Elevation Oncology (ELEV) TD Cowen 45th Annual Healthcare Conference summary

Strategic focus and pipeline overview

• Leveraging advancements in ADC technology to develop differentiated antibody-drug conjugates targeting unmet needs in oncology, with EO-3021 (Claudin 18.2 ADC) as the lead program and EO-1022 (HER3 ADC) in preclinical development.

• EO-3021 demonstrated robust anti-tumor activity and a differentiated safety profile, supporting its development in gastric and GEJ cancers across multiple lines of therapy.

• EO-1022 aims to address a range of solid tumors using site-specific conjugation and MMAE payload, with preclinical data expected in the first half of 2025 and IND submission planned for 2026.

• Strategic partnerships with GSK and Eli Lilly enable combination studies in first- and second-line gastric cancer, respectively.

• Focus on expanding the clinical pipeline and maximizing opportunities in both monotherapy and combination settings.
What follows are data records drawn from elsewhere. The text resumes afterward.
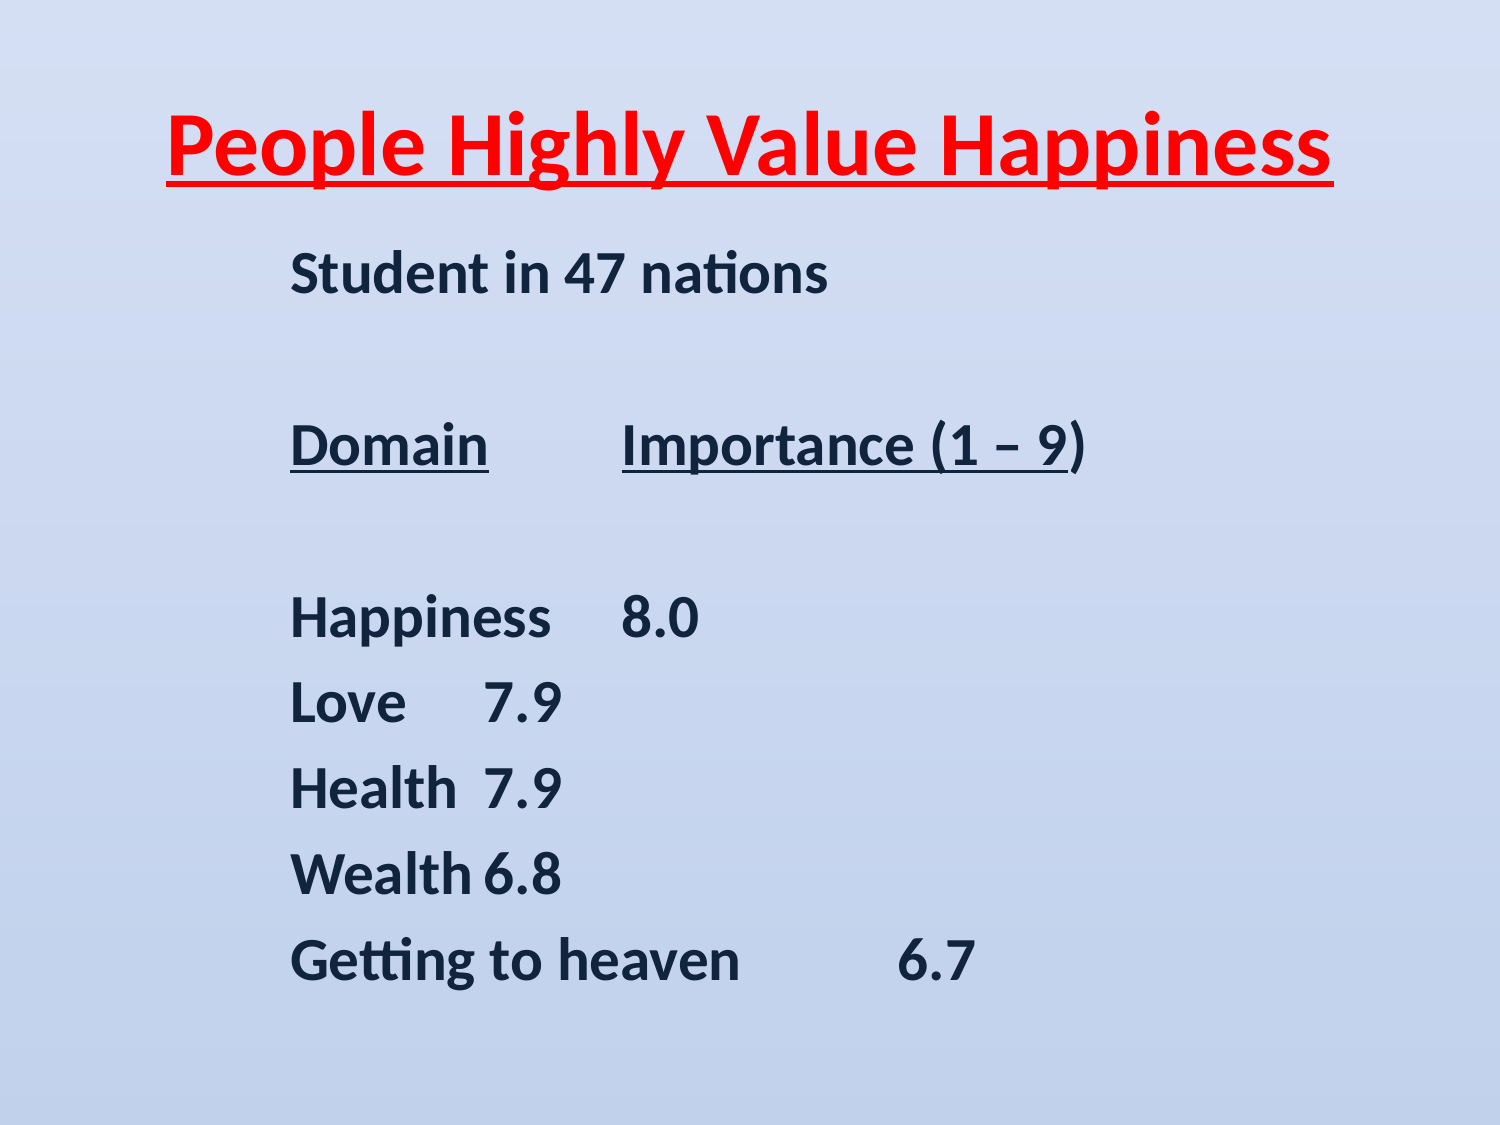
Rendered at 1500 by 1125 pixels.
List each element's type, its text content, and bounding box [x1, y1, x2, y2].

title People Highly Value Happiness [75, 45, 1425, 233]
list Student in 47 nations Domain Importance (1 – 9) Happiness 8.0 Love 7.9 Health 7.9 Wealth 6.8 Getting to heaven 6.7 [275, 224, 1500, 1006]
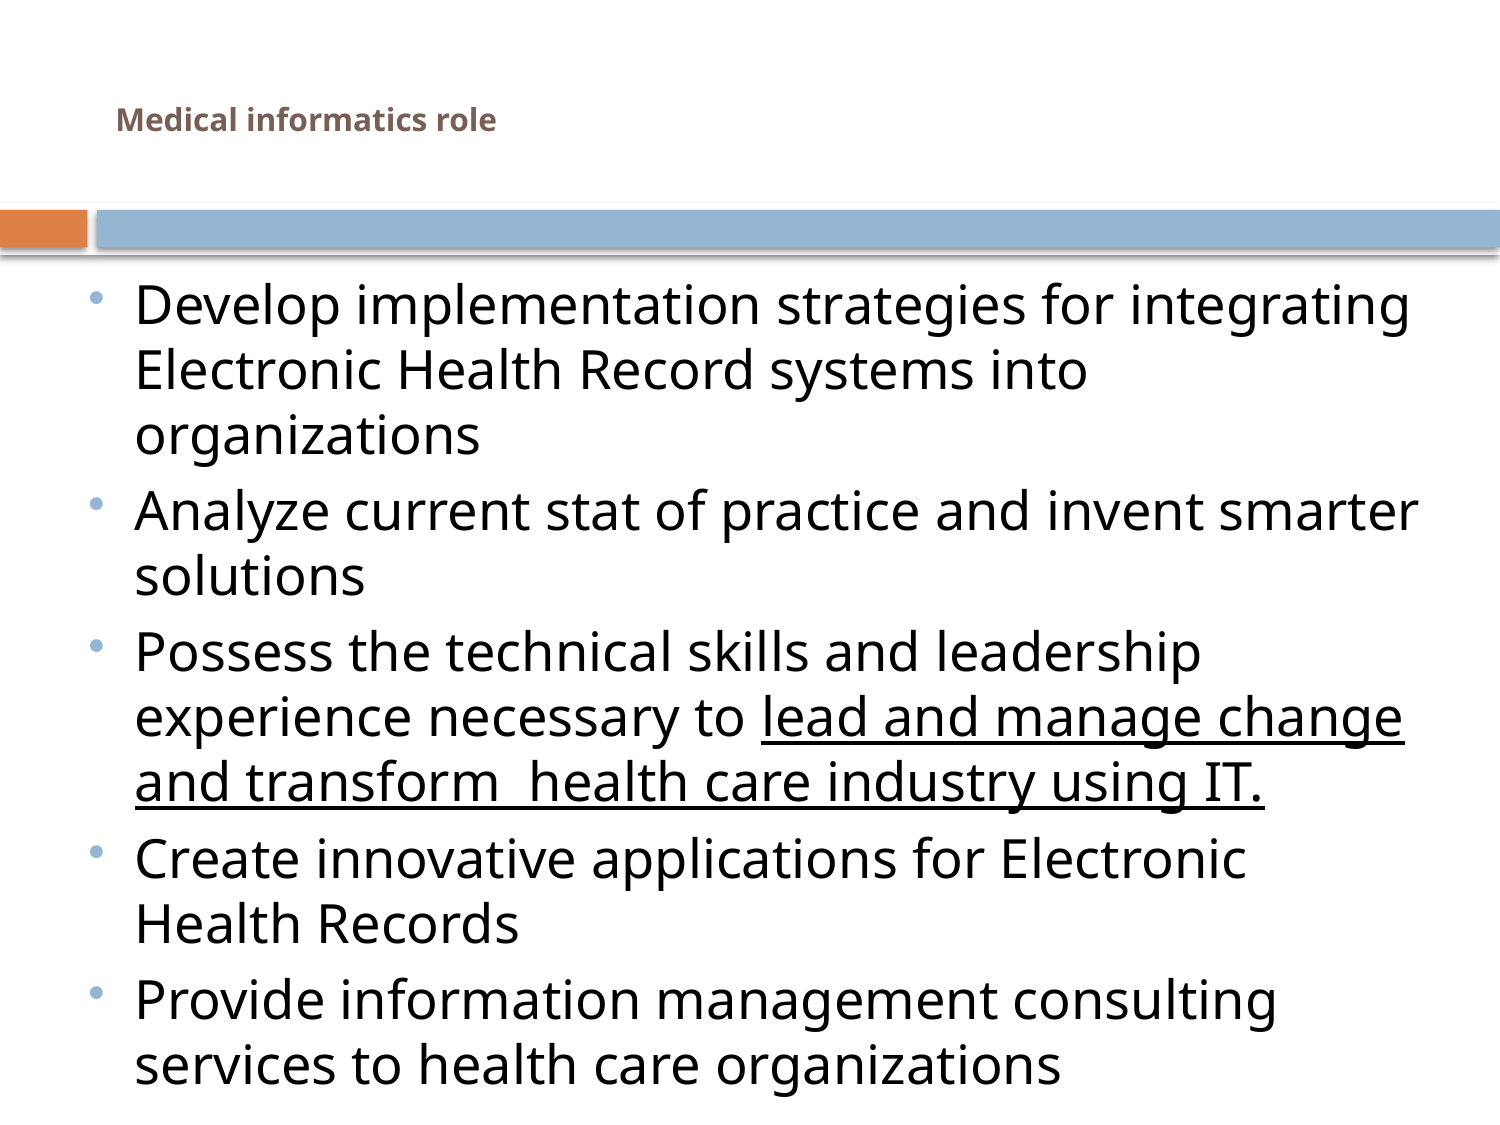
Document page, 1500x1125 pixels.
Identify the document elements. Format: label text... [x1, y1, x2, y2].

Clinical development and data updates

• EO-3021 phase one expansion is ongoing, focusing on two dose levels, with additional monotherapy data expected in the first half of 2025 and combination data in late 2025 or early 2026.

• Initial data showed a 42.8% overall response rate at a 20% Claudin 18.2 expression cutoff, with no responses below this threshold, guiding future enrollment criteria.
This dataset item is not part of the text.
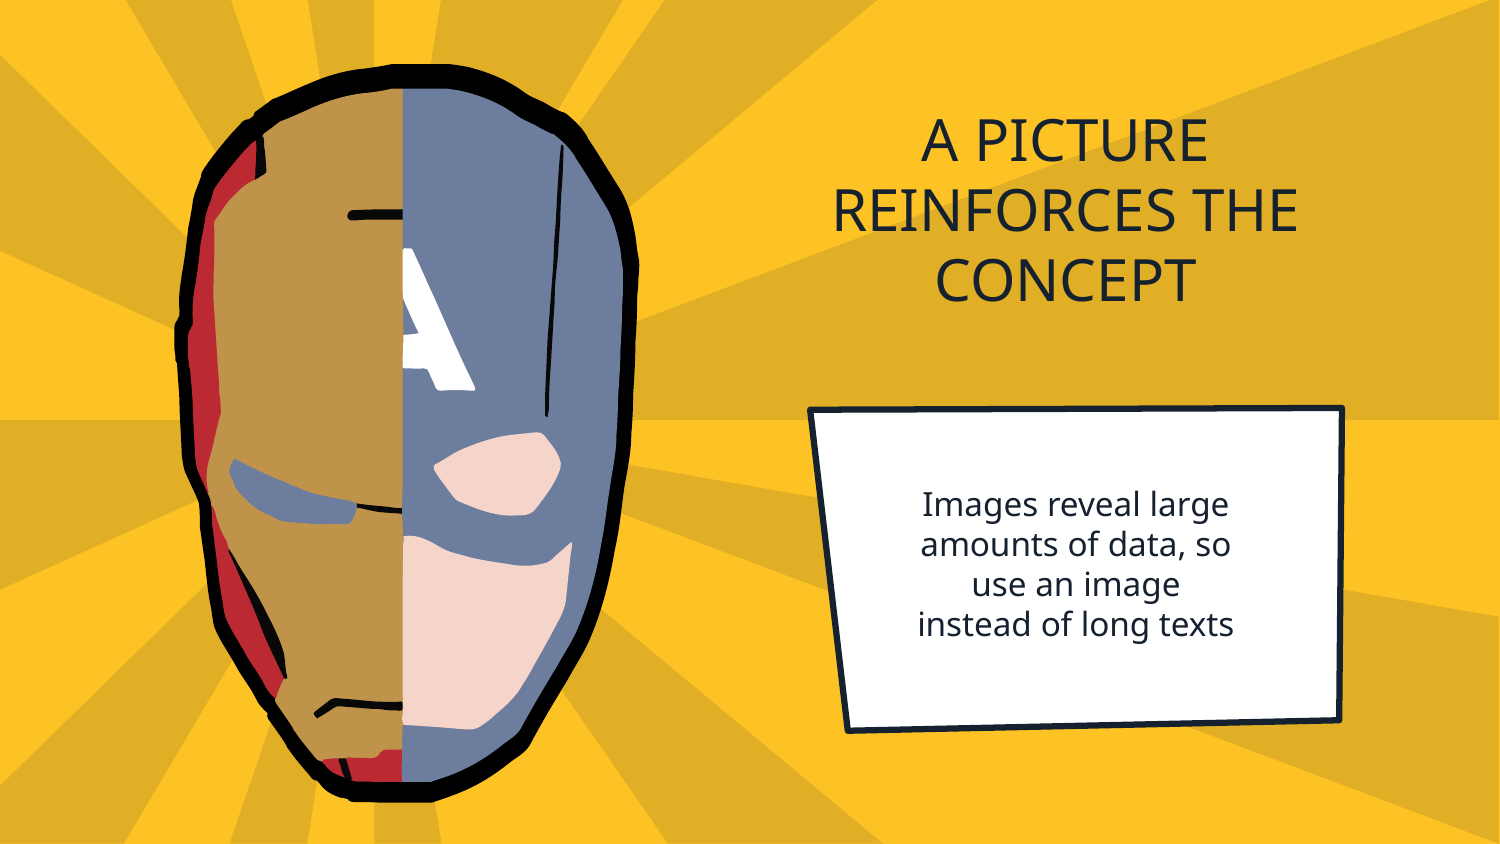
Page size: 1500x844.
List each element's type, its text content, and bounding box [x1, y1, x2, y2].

• Safety profile of EO-3021 is notable for absence of peripheral neuropathy and neutropenia, differentiating it from other Claudin 18.2 ADCs and supporting its use in combinations.

• Combination studies with ramucirumab and dostarlimab are underway, with patient enrollment started earlier in 2024.

• Approximately 35 biomarker-positive patients with a median follow-up of six months will be included in the upcoming data update.

Market opportunity and competitive landscape

• Second-line gastric cancer represents a $1 billion market opportunity, with current standard of care showing a 28% response rate, leaving room for improvement.

• ADC approach allows treatment of a broader range of Claudin 18.2 expression compared to naked monoclonal antibodies, potentially expanding the addressable patient population.

• Recent approval of Astellas' Claudin 18.2 antibody highlights the growing importance of this target, but significant unmet need remains.

• Differentiated safety and efficacy profiles position EO-3021 as a strong candidate for new standards of care in both first- and second-line settings.

• HER3 ADC program aims to provide alternatives for patients refractory to existing HER3-targeted therapies, leveraging unique payload and conjugation technology.